I write separately to explain my decision to join in the majority opinion. While I agree with the dissent that Drake v. State, 239 Ga. 232 (236 SE2d 748) (1977), represents a substantial departure from prior precedent, legislative changes to OCGA § 16-6-3, the statutory rape statute, require that we adhere to the reasoning in Drake.

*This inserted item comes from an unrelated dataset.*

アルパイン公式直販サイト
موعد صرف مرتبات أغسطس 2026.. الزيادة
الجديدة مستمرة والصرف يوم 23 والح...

The legislature has provided gradients of punishment for statutory rape according to the age of the perpetrator. When the person so convicted is twenty-one years of age or older, the person is to be punished by imprisonment for not less than ten nor more than twenty years. When the person is twenty years old or less the sentence may be as little as one year. Further, if the statutory rape victim is fourteen or fifteen years of age and the person convicted is no more than three years older than the victim, then the person will be guilty of only a misdemeanor. OCGA § 16-6-3 (b). Although the dissent would leave the decision of whether to prosecute for rape or statutory rape to the prosecutor, I believe the sentencing differentials make clear a legislative intent that the crime be treated as statutory rape when force is not present. It would be anomalous and a circumvention of express legislative intent to allow the State to obtain conviction and the consequent minimum ten-year punishment prescribed for forcible rape for the conduct of sexual intercourse between teenagers when the legislature has determined that conduct to be misdemeanor in nature.

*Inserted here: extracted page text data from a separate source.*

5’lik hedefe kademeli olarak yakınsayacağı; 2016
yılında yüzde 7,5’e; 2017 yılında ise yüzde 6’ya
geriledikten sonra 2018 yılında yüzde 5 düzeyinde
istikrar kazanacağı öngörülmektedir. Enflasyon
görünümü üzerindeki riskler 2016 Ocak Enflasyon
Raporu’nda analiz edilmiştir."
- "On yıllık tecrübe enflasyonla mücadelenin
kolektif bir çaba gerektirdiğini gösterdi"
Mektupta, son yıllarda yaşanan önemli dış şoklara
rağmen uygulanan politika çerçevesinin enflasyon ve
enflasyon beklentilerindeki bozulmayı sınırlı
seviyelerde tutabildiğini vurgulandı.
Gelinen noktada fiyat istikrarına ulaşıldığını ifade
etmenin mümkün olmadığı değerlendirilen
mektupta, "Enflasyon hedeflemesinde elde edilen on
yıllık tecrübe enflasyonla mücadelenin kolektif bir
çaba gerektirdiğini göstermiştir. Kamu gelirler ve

Moreover, unlike forcible rape, statutory rape is gender neutral. Therefore, presuming force as a matter of law based on the victim’s age could result in disparate treatment dependent on the gender of the perpetrator. A young male statutory rapist of a 14 or 15-year-old victim could be convicted and alternatively sentenced for forcible rape while a young female statutory rapist of a similarly-aged victim could be punished only for a misdemeanor.
*47To require a factual showing of force in the circumstances of the case at bar is not inconsistent with our determinations in Cooper v. State, 256 Ga. 631 (352 SE2d 382) (1987), Richardson v. State, 256 Ga. 746 (353 SE2d 342) (1987), and Brown v. State, 268 Ga. 154 (486 SE2d 178) (1997). These cases did not involve simultaneous prosecutions for statutory rape and forcible rape, and in Brown, which I authored, child molestation was deemed to be a forcible felony for the purpose of allowing the defendant to present a justification defense under OCGA § 16-3-21 (a).